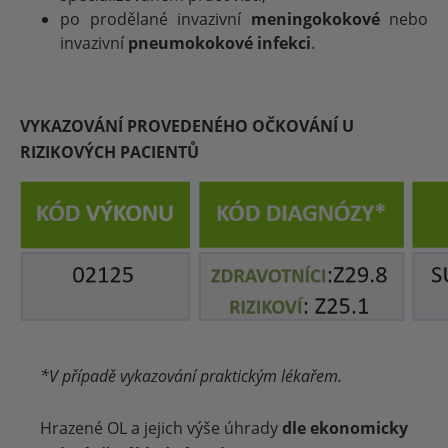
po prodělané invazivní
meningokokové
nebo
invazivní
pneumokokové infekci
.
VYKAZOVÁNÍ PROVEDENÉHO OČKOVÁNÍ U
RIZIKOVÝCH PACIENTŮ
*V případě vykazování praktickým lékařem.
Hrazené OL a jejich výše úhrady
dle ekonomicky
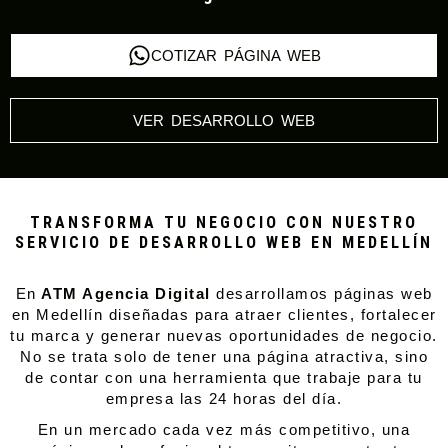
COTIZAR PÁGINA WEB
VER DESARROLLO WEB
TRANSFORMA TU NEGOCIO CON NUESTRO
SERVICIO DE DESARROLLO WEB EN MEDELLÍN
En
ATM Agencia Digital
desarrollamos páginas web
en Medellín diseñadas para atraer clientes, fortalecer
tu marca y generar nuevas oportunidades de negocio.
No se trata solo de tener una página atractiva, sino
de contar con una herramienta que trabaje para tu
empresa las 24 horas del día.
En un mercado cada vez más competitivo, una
* * *
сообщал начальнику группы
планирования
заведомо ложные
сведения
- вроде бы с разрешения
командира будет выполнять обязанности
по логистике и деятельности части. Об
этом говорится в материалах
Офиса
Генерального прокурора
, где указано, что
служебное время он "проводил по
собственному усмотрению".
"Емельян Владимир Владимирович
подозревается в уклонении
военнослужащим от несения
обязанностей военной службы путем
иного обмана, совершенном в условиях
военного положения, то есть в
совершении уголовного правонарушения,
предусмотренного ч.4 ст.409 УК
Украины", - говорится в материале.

#### Exercise prompt:
Retype the lines from the one containing "сообщал начальнику группы" through the one containing "военного положения, то есть в", both included, without changing anything.

#### Task answer:
сообщал начальнику группы
планирования
заведомо ложные
сведения
- вроде бы с разрешения
командира будет выполнять обязанности
по логистике и деятельности части. Об
этом говорится в материалах
Офиса
Генерального прокурора
, где указано, что
служебное время он "проводил по
собственному усмотрению".
"Емельян Владимир Владимирович
подозревается в уклонении
военнослужащим от несения
обязанностей военной службы путем
иного обмана, совершенном в условиях
военного положения, то есть в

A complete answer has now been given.